On Wed, Sep 3, 2025 at 6:34 PM Kwankyu Lee <[email protected]> wrote:
>
> On Wednesday, September 3, 2025 at 8:55:01 PM UTC+9 [email protected] wrote:
>
> Besides of these discussion, I would like to point out what happens with the 
> last version of setuptools. With 73.0.1, the kernel of jupyter is correctly 
> installed. For me, by linking this kernel to a place where system jupyter can 
> find it, I can use it with no problem with system jupyterlab. Another issue 
> of the new version of setuptools is that sagelib is rebuilt completely each 
> time.
>
>
> Right. The current discussion around Dima's solution is off the right path.

I've opened
https://github.com/jupyter/jupyter_client/issues/1070
to ask why they copy too much data, and why they don't do the right
thing with `--sys-prefix` rather than `--user`.

Exercise prompt
In the mailing-list message on setuptools and the Jupyter kernel, what reason does the last writer give for opening the jupyter_client issue?

Raw data
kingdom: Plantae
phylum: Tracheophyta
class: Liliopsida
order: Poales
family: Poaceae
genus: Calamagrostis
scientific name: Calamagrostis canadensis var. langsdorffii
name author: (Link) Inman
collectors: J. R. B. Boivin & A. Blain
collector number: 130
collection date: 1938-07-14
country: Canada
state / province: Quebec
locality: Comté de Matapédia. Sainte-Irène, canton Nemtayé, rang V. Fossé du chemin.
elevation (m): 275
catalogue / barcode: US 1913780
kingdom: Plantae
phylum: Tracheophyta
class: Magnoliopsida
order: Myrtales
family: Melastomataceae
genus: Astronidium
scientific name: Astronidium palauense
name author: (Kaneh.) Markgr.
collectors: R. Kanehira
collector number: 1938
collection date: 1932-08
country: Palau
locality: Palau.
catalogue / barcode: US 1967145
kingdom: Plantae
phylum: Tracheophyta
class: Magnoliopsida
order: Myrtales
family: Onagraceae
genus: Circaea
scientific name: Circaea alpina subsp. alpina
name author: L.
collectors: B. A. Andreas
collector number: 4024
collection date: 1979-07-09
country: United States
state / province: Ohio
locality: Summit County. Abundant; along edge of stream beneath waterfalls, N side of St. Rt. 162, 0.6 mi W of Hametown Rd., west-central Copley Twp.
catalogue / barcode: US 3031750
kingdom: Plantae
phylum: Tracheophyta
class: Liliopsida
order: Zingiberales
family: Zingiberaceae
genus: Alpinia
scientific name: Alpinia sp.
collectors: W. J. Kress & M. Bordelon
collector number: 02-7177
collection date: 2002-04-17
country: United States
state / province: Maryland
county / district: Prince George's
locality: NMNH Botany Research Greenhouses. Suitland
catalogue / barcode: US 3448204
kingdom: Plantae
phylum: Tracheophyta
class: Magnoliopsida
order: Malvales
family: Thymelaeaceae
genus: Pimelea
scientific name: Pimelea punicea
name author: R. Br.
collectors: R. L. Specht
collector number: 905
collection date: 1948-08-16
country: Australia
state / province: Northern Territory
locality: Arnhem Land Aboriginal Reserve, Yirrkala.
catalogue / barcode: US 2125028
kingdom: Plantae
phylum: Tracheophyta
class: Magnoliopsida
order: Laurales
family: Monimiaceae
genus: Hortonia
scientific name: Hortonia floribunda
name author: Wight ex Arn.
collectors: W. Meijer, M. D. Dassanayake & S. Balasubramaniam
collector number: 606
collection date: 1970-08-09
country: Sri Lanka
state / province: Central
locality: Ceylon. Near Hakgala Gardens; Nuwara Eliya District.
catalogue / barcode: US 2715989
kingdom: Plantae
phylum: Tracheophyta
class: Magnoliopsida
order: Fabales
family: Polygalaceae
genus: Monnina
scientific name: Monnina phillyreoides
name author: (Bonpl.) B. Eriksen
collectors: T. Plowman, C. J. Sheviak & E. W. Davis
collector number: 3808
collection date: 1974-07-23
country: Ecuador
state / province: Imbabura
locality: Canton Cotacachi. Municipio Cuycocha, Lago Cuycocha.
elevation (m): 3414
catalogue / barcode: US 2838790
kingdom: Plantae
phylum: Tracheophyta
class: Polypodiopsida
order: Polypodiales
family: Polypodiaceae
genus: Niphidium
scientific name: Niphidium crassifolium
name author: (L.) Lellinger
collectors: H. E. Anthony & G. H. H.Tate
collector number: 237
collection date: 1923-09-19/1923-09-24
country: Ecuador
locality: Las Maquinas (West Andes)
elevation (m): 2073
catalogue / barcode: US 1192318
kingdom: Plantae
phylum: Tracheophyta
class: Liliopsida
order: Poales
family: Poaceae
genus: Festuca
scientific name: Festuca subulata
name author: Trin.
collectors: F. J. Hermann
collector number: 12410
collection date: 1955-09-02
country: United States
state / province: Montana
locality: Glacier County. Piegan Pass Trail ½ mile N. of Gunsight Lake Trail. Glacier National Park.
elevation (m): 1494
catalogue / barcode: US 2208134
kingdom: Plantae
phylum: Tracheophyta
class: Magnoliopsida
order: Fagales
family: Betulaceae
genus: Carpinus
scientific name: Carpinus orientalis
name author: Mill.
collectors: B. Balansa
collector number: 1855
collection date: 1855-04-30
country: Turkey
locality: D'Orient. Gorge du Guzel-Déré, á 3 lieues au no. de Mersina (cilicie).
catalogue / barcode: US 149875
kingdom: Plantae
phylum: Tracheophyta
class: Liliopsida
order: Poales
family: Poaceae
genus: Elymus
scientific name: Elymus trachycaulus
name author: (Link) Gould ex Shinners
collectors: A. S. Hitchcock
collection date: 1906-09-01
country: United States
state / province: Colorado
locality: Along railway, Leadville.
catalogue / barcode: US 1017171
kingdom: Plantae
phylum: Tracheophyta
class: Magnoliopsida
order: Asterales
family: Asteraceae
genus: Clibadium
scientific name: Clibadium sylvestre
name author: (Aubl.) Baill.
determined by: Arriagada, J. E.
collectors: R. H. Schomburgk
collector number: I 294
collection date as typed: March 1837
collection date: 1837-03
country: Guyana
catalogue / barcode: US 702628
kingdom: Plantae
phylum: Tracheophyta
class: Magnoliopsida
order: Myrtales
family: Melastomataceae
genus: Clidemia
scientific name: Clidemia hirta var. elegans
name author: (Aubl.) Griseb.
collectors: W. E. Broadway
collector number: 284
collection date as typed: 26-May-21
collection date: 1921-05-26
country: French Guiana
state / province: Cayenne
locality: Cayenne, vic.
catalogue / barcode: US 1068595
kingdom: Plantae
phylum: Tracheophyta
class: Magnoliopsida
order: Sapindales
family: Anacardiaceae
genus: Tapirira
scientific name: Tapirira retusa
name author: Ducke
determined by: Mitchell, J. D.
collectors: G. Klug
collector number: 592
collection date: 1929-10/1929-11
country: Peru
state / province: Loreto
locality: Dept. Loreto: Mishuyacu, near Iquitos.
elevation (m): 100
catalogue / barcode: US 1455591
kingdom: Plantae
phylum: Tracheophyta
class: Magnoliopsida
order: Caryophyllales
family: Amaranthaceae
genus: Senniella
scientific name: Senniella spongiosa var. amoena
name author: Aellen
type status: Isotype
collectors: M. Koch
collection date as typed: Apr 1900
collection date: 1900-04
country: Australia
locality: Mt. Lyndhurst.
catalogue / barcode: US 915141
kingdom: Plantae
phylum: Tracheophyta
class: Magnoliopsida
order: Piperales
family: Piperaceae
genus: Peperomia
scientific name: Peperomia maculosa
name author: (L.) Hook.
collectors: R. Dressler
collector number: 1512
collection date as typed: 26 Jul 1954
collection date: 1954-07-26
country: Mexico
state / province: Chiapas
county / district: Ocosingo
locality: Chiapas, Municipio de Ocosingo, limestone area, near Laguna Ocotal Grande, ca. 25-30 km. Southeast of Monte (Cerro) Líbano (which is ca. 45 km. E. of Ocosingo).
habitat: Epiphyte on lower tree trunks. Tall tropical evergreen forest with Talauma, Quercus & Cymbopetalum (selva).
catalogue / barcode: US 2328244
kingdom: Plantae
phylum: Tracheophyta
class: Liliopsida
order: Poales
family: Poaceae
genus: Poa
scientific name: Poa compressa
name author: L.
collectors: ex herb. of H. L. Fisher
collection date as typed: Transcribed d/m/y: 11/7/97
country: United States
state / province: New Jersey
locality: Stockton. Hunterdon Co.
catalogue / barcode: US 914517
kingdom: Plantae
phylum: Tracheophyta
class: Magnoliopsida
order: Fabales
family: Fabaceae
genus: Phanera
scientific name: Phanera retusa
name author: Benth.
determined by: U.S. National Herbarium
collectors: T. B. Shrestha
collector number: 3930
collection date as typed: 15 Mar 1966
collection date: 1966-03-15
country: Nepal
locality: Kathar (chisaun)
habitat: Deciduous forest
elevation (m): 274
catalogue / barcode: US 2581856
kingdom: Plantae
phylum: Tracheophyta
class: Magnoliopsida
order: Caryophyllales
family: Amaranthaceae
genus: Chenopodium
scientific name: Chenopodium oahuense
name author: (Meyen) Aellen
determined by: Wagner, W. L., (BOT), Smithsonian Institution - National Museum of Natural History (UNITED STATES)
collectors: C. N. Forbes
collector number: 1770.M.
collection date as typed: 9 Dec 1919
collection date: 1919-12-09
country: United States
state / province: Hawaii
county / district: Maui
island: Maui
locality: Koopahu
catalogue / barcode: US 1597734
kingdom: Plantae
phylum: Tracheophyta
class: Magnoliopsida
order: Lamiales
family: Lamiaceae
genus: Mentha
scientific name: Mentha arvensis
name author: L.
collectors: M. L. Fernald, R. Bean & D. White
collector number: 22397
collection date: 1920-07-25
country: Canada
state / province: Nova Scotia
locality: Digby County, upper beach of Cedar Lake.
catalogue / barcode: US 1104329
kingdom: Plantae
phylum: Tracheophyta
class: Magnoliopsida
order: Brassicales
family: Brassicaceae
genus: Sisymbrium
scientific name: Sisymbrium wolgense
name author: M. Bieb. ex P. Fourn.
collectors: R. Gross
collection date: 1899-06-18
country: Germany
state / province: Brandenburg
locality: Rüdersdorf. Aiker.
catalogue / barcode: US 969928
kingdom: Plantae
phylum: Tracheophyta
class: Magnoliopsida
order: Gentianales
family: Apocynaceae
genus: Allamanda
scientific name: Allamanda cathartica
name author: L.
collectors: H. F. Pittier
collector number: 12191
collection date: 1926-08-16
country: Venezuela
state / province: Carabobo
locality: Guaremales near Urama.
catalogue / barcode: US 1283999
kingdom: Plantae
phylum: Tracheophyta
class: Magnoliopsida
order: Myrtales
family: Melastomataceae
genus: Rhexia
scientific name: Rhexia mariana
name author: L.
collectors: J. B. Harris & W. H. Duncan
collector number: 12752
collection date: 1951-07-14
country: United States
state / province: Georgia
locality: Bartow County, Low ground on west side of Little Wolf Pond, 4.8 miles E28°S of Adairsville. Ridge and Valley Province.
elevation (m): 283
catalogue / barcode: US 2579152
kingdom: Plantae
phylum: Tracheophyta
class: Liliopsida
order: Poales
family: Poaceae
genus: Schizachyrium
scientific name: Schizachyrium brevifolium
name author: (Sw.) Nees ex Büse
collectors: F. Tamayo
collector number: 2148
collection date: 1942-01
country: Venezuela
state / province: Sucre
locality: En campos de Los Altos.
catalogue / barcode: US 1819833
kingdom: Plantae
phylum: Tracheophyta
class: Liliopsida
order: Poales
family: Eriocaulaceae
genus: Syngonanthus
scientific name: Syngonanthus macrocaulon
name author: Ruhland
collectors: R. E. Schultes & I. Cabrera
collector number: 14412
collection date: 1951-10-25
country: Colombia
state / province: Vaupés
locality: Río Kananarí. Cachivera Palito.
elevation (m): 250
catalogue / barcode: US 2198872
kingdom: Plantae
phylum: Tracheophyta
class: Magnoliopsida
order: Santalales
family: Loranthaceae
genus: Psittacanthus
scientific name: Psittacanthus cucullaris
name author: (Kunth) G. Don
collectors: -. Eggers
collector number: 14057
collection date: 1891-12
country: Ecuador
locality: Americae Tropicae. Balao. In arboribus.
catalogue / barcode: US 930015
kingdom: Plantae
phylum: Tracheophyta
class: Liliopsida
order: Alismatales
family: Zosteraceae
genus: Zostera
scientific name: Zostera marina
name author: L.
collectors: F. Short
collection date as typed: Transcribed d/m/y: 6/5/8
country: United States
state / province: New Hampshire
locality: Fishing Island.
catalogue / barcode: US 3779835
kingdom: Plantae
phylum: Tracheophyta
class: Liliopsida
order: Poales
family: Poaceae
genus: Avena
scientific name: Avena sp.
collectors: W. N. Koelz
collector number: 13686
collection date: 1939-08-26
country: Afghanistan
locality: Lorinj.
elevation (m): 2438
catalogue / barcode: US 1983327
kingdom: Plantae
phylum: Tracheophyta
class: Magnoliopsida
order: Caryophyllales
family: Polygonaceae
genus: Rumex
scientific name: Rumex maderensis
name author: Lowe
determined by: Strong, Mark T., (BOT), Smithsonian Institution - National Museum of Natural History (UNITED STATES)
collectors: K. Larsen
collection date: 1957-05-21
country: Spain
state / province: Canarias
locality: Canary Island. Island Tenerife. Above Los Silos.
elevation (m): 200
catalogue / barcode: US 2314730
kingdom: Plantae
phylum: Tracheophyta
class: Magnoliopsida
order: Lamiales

Result of the exercise
The writer opened it to ask the jupyter_client developers why they copy too much data. It also asks why they don't do the right thing with `--sys-prefix` rather than `--user`.